We’d like to, but right now it’s not a priority. The priority is getting our branch offering right.
“We built the HPS business on the level of service that we offer to our customers through effective face-to-face relationships that are built on trust, something that I feel is hard to replicate over the internet.”
The rise of the HPS brand would suggest that Alec and his fellow directors are onto something. They opened their first four branches in 2001 and now operate 33 branches across the south-east. Now employing 182 staff, the original concept was to deliver a level of service that they felt was missing in the merchanting sector at the time.
“As a merchant you have to set your stall out in terms of what you stand for. If you think you can be there purely to make profit, it might not work out. We started out to provide a service that we thought was lacking at a time. Having all worked for nationals, we set up HPS thinking that we could do it different – if not better.
“We opened four branches in 2001 then we opened another four in 2002. We went back to our roots and employed people we knew would give us an instant lift – we trusted them and they trusted us. It was all about the people rather than locations.”
Working with a flexible model
The aim to deliver industry-leading levels of service has ensured that the focus of the business has remained on its branches – and branch staff.
The size of the business gives it potentially more flexibility than some of its competitors and also allows it to be very selective in how it works. For example, branch managers have significant control over how their particular branch operates – in relation to aspects such as price, stock, etc.
“One of the advantages for us being the size we are and employing the type of people we do is that we are able to give our managers licence to get on with it.
“Apart from our set products, we let new managers in new branches to choose a lot of their own stock because we value the local knowledge. There’s no point us dictating he has to sell boiler X, if he is telling us that installers in that area like boiler Y. And if we don’t listen, what was the point in hiring an expert?”

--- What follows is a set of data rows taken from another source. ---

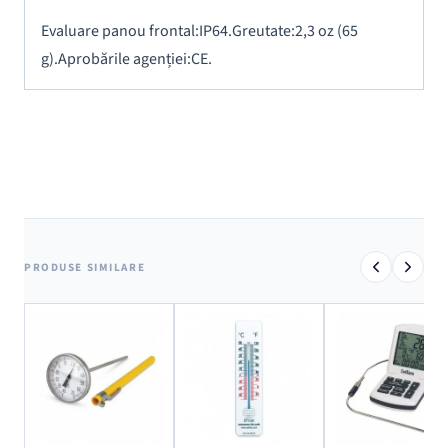
Evaluare panou frontal:
IP64.
Greutate:
2,3 oz (65
g).
Aprobările agenției:
CE.
PRODUSE SIMILARE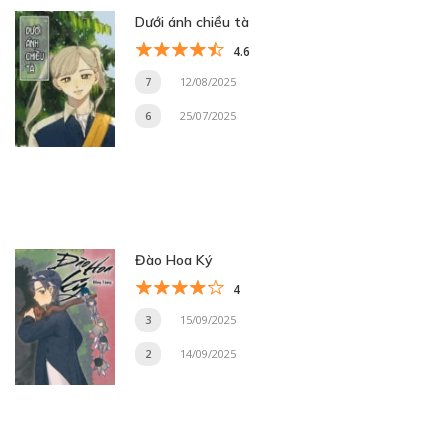
Dưới ánh chiều tà
4.6
7
12/08/2025
6
25/07/2025
Đào Hoa Ký
4
3
15/09/2025
2
14/09/2025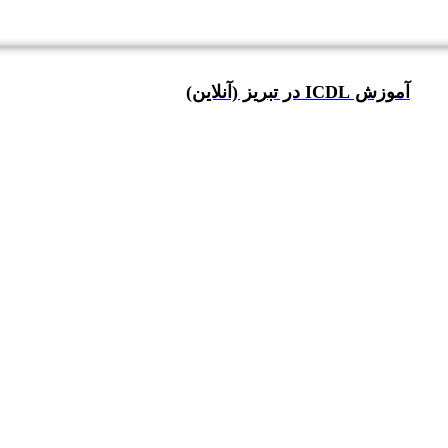
آموزش ICDL در تبریز (آنلاین)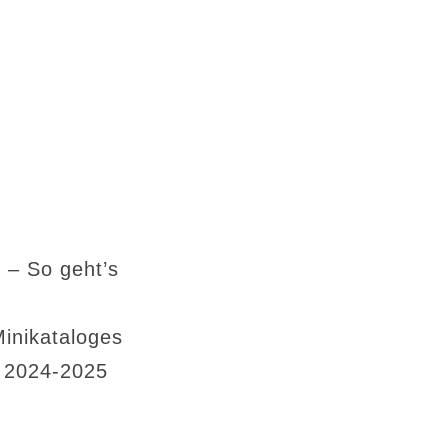
 – So geht’s
Minikataloges
s 2024-2025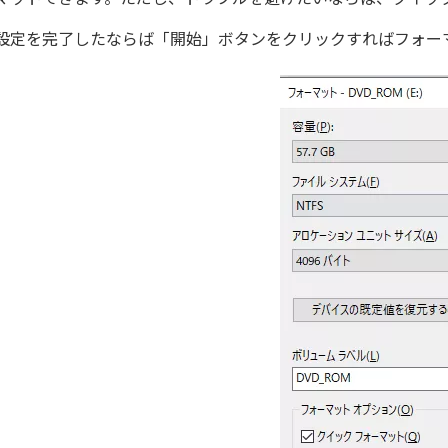
設定を完了したならば「開始」ボタンをクリックすればフォー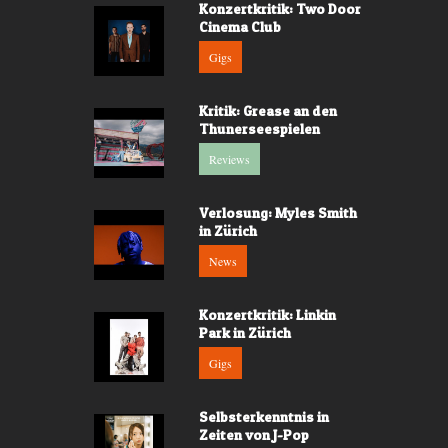
Konzertkritik: Two Door
Cinema Club
Gigs
Kritik: Grease an den
Thunerseespielen
Reviews
Verlosung: Myles Smith
in Zürich
News
Konzertkritik: Linkin
Park in Zürich
Gigs
Selbsterkenntnis in
Zeiten von J-Pop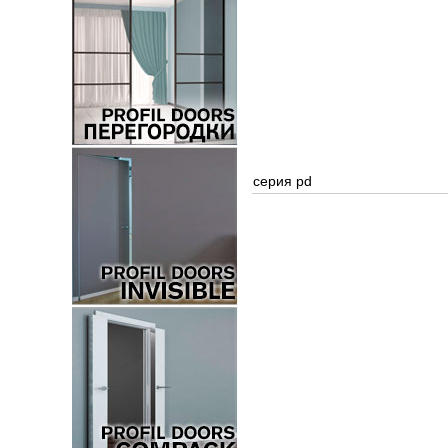
серия pd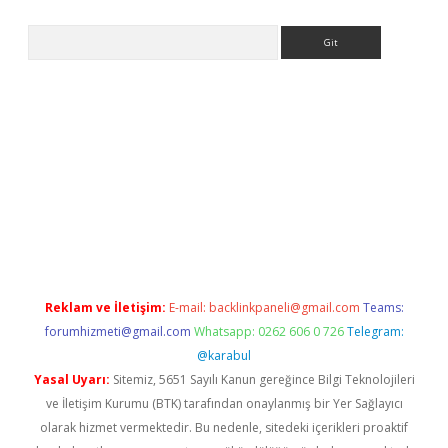
Arama
l giriş
betexper giriş
betexper giriş
Reklam ve İletişim:
E-mail:
backlinkpaneli@gmail.com
Teams:
forumhizmeti@gmail.com
Whatsapp: 0262 606 0 726
Telegram:
@karabul
Yasal Uyarı:
Sitemiz, 5651 Sayılı Kanun gereğince Bilgi Teknolojileri
ve İletişim Kurumu (BTK) tarafından onaylanmış bir Yer Sağlayıcı
olarak hizmet vermektedir. Bu nedenle, sitedeki içerikleri proaktif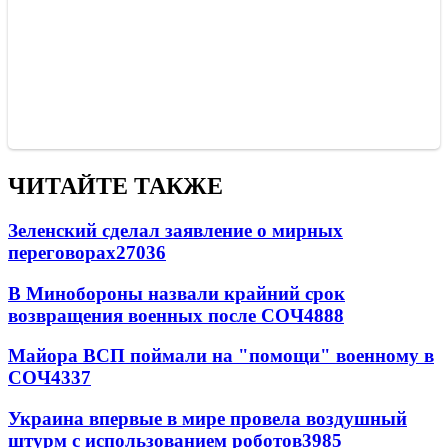
ЧИТАЙТЕ ТАКЖЕ
Зеленский сделал заявление о мирных
переговорах
27036
В Минобороны назвали крайний срок
возвращения военных после СОЧ
4888
Майора ВСП поймали на "помощи" военному в
СОЧ
4337
Украина впервые в мире провела воздушный
штурм с использованием роботов
3985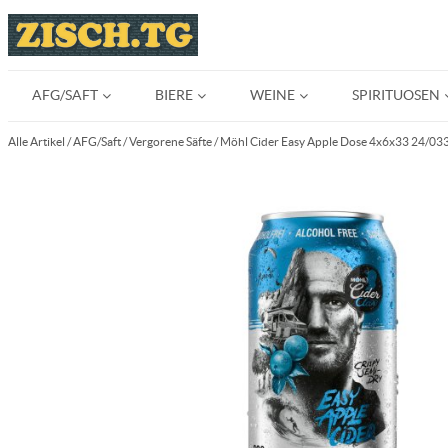
AFG/SAFT
BIERE
WEINE
SPIRITUOSEN
Alle Artikel
/
AFG/Saft
/
Vergorene Säfte
/
Möhl Cider Easy Apple Dose 4x6x33 24/03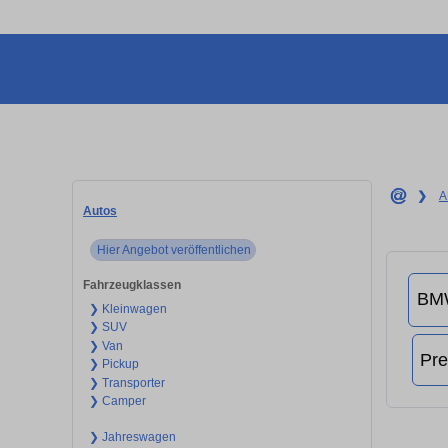
❯
A
Autos
Hier Angebot veröffentlichen
Fahrzeugklassen
❯ Kleinwagen
❯ SUV
❯ Van
❯ Pickup
❯ Transporter
❯ Camper
❯ Jahreswagen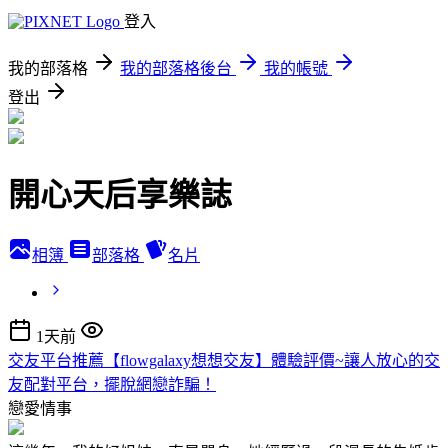
登入
我的部落格
我的部落格後台
我的帳號
登出
開心天后享樂誌
相簿
部落格
名片
1天前
交友平台推薦【flowgalaxy想想交友】體驗評價~讓人放心的交
友配對平台，擺脫網戀詐騙！
戀愛情事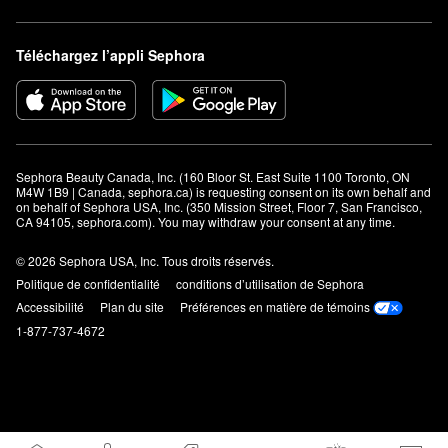
Téléchargez l’appli Sephora
Sephora Beauty Canada, Inc. (160 Bloor St. East Suite 1100 Toronto, ON 
M4W 1B9 | Canada, sephora.ca) is requesting consent on its own behalf and 
on behalf of Sephora USA, Inc. (350 Mission Street, Floor 7, San Francisco, 
CA 94105, sephora.com). You may withdraw your consent at any time.
© 2026 Sephora USA, Inc. Tous droits réservés.
Politique de confidentialité
conditions d’utilisation de Sephora
Accessibilité
Plan du site
Préférences en matière de témoins
1-877-737-4672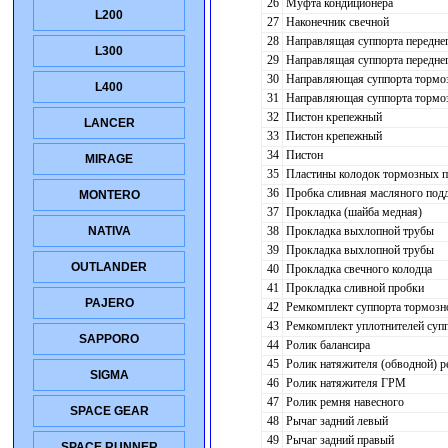
26
Муфта кондиционера
L200
27
Наконечник свечной
28
Направлящая суппорта переднег
L300
29
Направлящая суппорта передне
30
Направляющая суппорта тормо
L400
31
Направляющая суппорта тормо
32
Пистон крепежный
LANCER
33
Пистон крепежный
34
Пистон
MIRAGE
35
Пластины колодок тормозных п
36
Пробка сливная масляного подд
MONTERO
37
Прокладка (шайба медная)
38
Прокладка выхлопной трубы
NATIVA
39
Прокладка выхлопной трубы
OUTLANDER
40
Прокладка свечного колодца
41
Прокладка сливной пробки
PAJERO
42
Ремкомплект суппорта тормозн
43
Ремкомплект уплотнителей супп
SAPPORO
44
Ролик балансира
45
Ролик натяжителя (обводной) 
SIGMA
46
Ролик натяжителя ГРМ
47
Ролик ремня навесного
SPACE GEAR
48
Рычаг задний левый
49
Рычаг задний правый
SPACE RUNNER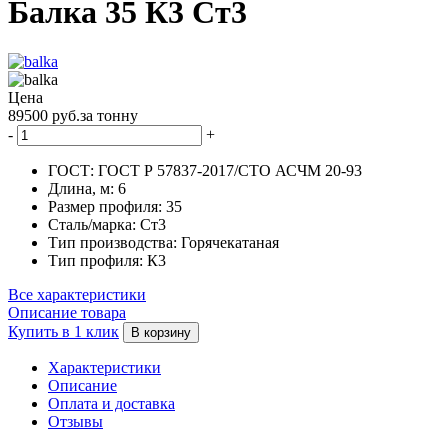
Балка 35 К3 Ст3
Цена
89500 руб.за тонну
-
+
ГОСТ:
ГОСТ Р 57837-2017/СТО АСЧМ 20-93
Длина, м:
6
Размер профиля:
35
Сталь/марка:
Ст3
Тип производства:
Горячекатаная
Тип профиля:
К3
Все характеристики
Описание товара
Купить в 1 клик
В корзину
Характеристики
Описание
Оплата и доставка
Отзывы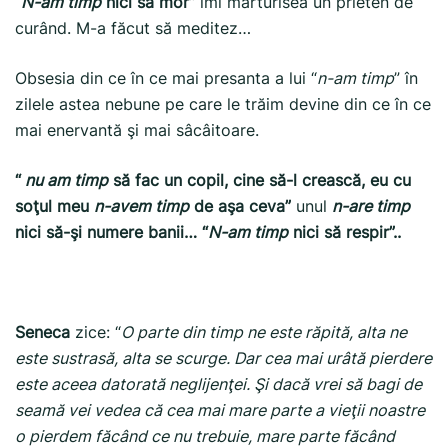
“
N-am timp
nici sa mor”
îmi mărturisea un prieten de
curând. M-a făcut să meditez…
Obsesia din ce în ce mai presanta a lui “
n-am timp
” în
zilele astea nebune pe care le trăim devine din ce în ce
mai enervantă şi mai sâcâitoare.
“
nu am timp
să fac un copil, cine să-l crească, eu cu
soţul meu
n-avem timp
de aşa ceva”
unul
n-are timp
nici să-şi numere banii… “
N-am timp
nici să respir”..
Seneca
zice: “
O parte din timp ne este răpită, alta ne
este sustrasă, alta se scurge. Dar cea mai urâtă pierdere
este aceea datorată neglijenţei. Şi dacă vrei să bagi de
seamă vei vedea că cea mai mare parte a vieţii noastre
o pierdem făcând ce nu trebuie, mare parte făcând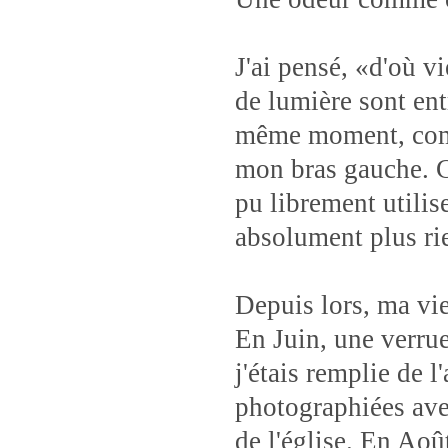
J'ai pensé, «d'où 
de lumière sont ent
même moment, comm
mon bras gauche. Ce
pu librement utili
absolument plus rie
Depuis lors, ma vie
En Juin, une verrue
j'étais remplie de 
photographiées ave
de l'église. En Aoû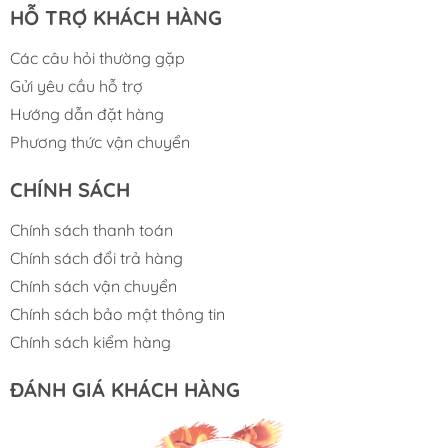
HỖ TRỢ KHÁCH HÀNG
Các câu hỏi thường gặp
Gửi yêu cầu hỗ trợ
Hướng dẫn đặt hàng
Phương thức vận chuyển
CHÍNH SÁCH
Chính sách thanh toán
Chính sách đổi trả hàng
Chính sách vận chuyển
Chính sách bảo mật thông tin
Chính sách kiểm hàng
ĐÁNH GIÁ KHÁCH HÀNG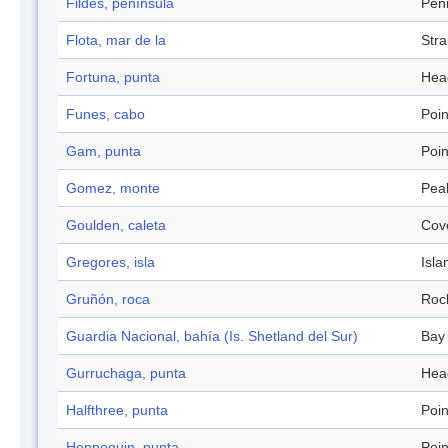
Fildes, península
Pen
Flota, mar de la
Stra
Fortuna, punta
Hea
Funes, cabo
Poin
Gam, punta
Poin
Gomez, monte
Pea
Goulden, caleta
Cov
Gregores, isla
Isla
Gruñón, roca
Roc
Guardia Nacional, bahía (Is. Shetland del Sur)
Bay
Gurruchaga, punta
Hea
Halfthree, punta
Poin
Hennequin, punta
Poin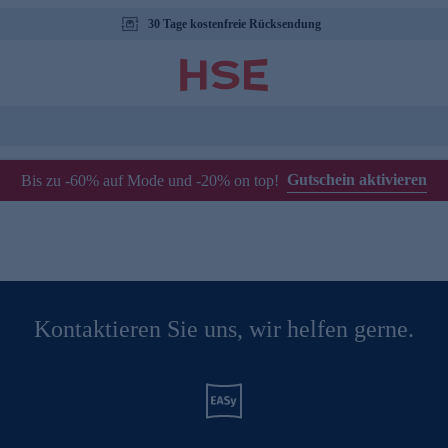
30 Tage kostenfreie Rücksendung
Gutschein aktivieren
Bis zu -60% auf Mode und -20% on top!
Kontaktieren Sie uns, wir helfen gerne.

Bathroom showrooms is a prime example of how this approach has worked well for HPS. The first one was only introduced into a branch because the new manager wanted one. It proved a success and now there are ten across the network.
Keeping an ear to the ground
The constant contact with plumbers and heating engineers also provides the perfect opportunity to keep on track with the latest industry developments – for example, the products that everyone is talking about. The branch staff are able to identify opportunities for the business but also offer a better service to its customers – something that they wouldn’t be able to do if they were trading solely online.
“I always have this rule of thumb – if two different people come into a branch of HPS and ask for the same item, we have it on the shelf the next day. We have to respond to trends – and branch managers have that flexibility to pick and choose for themselves based on customer feedback. This is something that we can offer because we’re small enough and flexible enough. Some of our competitors might not have that advantage.”
With the majority of HPS customers being sole traders, being able to meet their needs – which are undoubtedly diverse as their day-to-day work changes – is paramount. Sole traders have to be looked after properly because problems with stock etc can have huge implications for them. And, in an increasingly competitive market, there are plenty of alternatives.
Asking the question
For Alec, it’s essential that every customer that comes into a branch is asked the right questions to make sure they leave with everything they want and need to do the job they are working on. The reality is that it’s easy to forget something and having to make a return visit is annoying for everyone.
“At HPS, sole traders are our lifeblood, and the better merchants will be the ones that provide the right level of service – they will be successful. Of course, your prices need to be there or thereabouts, but I like to think that customers don’t just choose solely on costs.
“Our business is about people – whether that’s our own staff or our customers. If you don’t understand that, you will struggle in this industry.
“I think there’ll always be a need for merchants – and I’m not just saying that because it’s my business. There’s a role for us, and that role is different for different customers so we need to be able to react accordingly.
“I refuse to accept that having local merchant branches is no longer key to our customers.”